■ EJERCICIO 1:
Pasa al inglés esta frase de la reseña sobre Lacalle: "En pintura, concepto y procedimiento van de la mano."

■ FRAGMENTO DE PÁGINA:
Lacalle, topografía del aislamiento

Abraham Lacalle

El cielo que se repite // Galería Marlborough

Vuelve Abraham Lacalle a uno de sus métodos favoritos de trabajo: dotar de un mismo contenido metafórico a una serie más o menos numerosa de pinturas. En este caso, y según sus propias palabras: “un recorrido alrededor de la idea de aislamiento”, periplo que concluye, al parecer, con el hermoso título de la muestra: El cielo que se repite. Un concepto que amplía y expresa incluso más abiertamente: “Estoy intentando llevar la pintura a una situación extrema, saturada, donde la figuración está brutalmente sobredimensionada, las formas se amontonan, no son nada, pero tienen algo de energía sexual. Radicalmente diferenciadas, formas y colores, sin embargo, se funden en un solo elemento que es el cuadro”.
En pintura, concepto y procedimiento van de la mano. No resulta una pintura grande de un concepto menor, ni hay idea lo suficientemente elevada que justifique una manera impropia. Si los cuadros de Lacalle funcionan y pueden transmitirnos tanto los pensamientos del artista como generar otros personales, propios del espectador, es en virtud de esa lograda adecuación. En cierto sentido, podemos observar aquello que se mantiene de una serie a otra, así como los nuevos elementos que vienen a integrarse en su trabajo.

En este caso, una vez más, y como no podía ser de otro modo, el primer rasgo destacado es que hay una falta de distinción profunda entre los espacios que constituyen el cuadro. Si hace cinco años me refería a cómo la diferenciación entre espacios interiores y exteriores se había resuelto por una indiferenciación de los mismos en la superficie activa del cuadro, ahora cabría hablar de una topografía, del arte de describir y delinear detalladamente la superficie de un terreno. No importa si al final está más próximo a un paisaje o a un anómalo bodegón, lo que importa es el conjunto de particularidades que presenta en su configuración superficial. Particularidades formales y de factura en las que el pintor se muestra, si cabe, con mayor libertad que nunca. Tan pronto da entrada a gestos automáticos a lo Pollock, como adhiere gruesos manchones de materia o borra y difumina la distancia entre superficie y fondo, haciendo titilar este último.

■ EJERCICIO 2:
Presenta en una tabla de Markdown los registros desde su primera línea hasta la que contiene "- [ ] Auto-save operation <1 second", ambas incluidas y sin las líneas en blanco. Usa dos columnas, Número y Línea: en la primera va el número de fila y en la segunda el texto de la línea.

■ MATERIAL ENTREGADO:
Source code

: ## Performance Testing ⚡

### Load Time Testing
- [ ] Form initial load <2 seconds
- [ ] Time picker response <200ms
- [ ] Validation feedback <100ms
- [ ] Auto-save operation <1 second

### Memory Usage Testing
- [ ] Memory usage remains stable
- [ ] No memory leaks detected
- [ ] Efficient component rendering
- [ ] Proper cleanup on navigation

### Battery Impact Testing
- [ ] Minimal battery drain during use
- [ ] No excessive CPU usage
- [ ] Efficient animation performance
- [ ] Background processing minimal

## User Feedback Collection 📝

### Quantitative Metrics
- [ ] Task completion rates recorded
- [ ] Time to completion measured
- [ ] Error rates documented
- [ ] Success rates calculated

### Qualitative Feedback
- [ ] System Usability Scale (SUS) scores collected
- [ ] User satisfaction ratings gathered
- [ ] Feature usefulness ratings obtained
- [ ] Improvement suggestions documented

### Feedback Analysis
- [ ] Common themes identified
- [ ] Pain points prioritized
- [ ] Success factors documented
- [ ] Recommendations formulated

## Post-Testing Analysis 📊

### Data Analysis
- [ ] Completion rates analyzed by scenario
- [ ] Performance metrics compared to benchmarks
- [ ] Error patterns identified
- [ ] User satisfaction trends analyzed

■ RESULTADO 1:
In painting, concept and process go hand in hand.

■ RESULTADO 2:
| Número | Línea |
|---|---|
| 1 | Source code |
| 2 | : ## Performance Testing ⚡ |
| 3 | ### Load Time Testing |
| 4 | - [ ] Form initial load <2 seconds |
| 5 | - [ ] Time picker response <200ms |
| 6 | - [ ] Validation feedback <100ms |
| 7 | - [ ] Auto-save operation <1 second |